◆ PAGE EXTRACT ◆

+++

I am trying to find a general solution of integrals with the following form $$I= \int_{-\infty}^{\infty}\frac{e^{-(x-\mu)^2/\sigma^2}}{(1+a x^2)^b} dx$$ where $\{a,b,\mu, \sigma\}\in\mathbb{R}$, $a,b,\sigma>0 $ and $-\infty <\mu< \infty $. I tried to write $\frac{1}{(1+a x^2)^b}$ as a series expantion using the hypergeometric function 2F1 definition as $$\frac{1}{(1+a x^2)^b}={}_2F_1(1,b;1;-ax^2)= \sum_{k=0}^{\infty}\frac{(r)_k}{k!}(-ax^2)^{-k}$$ but later i figured out that this expansion is convergent only for $|ax^2|<1$, therefore this approach is not applicable.

+++

[Collected data]
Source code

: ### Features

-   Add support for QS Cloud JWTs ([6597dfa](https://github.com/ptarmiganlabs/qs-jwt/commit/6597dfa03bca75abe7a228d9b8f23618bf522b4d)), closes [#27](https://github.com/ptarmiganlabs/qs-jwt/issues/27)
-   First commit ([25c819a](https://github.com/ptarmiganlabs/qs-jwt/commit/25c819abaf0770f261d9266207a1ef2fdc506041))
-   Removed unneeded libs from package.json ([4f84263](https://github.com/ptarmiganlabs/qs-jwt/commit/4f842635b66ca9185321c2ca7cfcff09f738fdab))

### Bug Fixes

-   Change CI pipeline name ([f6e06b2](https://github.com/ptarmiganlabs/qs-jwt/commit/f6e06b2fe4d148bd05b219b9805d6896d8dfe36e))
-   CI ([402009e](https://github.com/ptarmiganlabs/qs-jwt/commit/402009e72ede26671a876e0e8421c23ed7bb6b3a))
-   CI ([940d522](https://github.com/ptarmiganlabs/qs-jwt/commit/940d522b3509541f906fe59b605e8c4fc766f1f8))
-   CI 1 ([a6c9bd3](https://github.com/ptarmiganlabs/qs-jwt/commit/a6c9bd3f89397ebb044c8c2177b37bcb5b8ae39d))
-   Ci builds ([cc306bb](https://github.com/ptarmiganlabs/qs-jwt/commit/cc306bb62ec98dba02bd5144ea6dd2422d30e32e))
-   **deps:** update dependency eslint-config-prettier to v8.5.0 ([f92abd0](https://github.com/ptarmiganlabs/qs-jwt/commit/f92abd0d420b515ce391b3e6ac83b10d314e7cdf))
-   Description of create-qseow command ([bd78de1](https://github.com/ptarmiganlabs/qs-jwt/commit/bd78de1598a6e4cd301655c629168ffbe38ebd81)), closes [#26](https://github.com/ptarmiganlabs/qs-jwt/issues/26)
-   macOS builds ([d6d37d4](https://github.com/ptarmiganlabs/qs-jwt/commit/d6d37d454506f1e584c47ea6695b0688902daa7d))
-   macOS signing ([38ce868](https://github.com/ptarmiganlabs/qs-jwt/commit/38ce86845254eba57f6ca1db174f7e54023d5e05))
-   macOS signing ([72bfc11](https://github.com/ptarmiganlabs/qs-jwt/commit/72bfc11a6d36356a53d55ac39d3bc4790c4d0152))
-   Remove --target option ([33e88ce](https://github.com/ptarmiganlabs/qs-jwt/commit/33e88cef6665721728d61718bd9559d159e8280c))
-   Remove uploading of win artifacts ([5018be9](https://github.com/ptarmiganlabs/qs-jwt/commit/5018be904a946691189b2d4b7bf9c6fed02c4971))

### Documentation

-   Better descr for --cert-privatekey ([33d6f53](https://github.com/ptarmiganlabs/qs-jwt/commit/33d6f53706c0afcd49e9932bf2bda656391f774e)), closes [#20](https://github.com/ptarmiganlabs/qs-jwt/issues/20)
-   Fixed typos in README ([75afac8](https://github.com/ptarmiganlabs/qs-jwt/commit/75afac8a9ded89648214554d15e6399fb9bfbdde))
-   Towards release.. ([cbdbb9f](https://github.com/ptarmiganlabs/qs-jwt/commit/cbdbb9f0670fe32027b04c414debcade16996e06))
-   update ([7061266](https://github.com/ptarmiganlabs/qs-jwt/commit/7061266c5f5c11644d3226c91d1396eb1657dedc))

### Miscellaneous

+++

◆ INSTRUCTION 1 ◆
In the integral question, why did the writer drop the idea of writing 1/(1+ax^2)^b as a hypergeometric series? Answer in one to three sentences.
◆ INSTRUCTION 2 ◆
From the records, copy out word for word the part that opens with the line containing "Better descr for" and closes with the line containing "Fixed typos in".

◆ EXPECTED ANSWER 1 ◆
The writer found that the series expansion converges only when |ax^2| < 1. Because of this, they concluded that the approach does not apply to their integral.

◆ EXPECTED ANSWER 2 ◆
-   Better descr for --cert-privatekey ([33d6f53](https://github.com/ptarmiganlabs/qs-jwt/commit/33d6f53706c0afcd49e9932bf2bda656391f774e)), closes [#20](https://github.com/ptarmiganlabs/qs-jwt/issues/20)
-   Fixed typos in README ([75afac8](https://github.com/ptarmiganlabs/qs-jwt/commit/75afac8a9ded89648214554d15e6399fb9bfbdde))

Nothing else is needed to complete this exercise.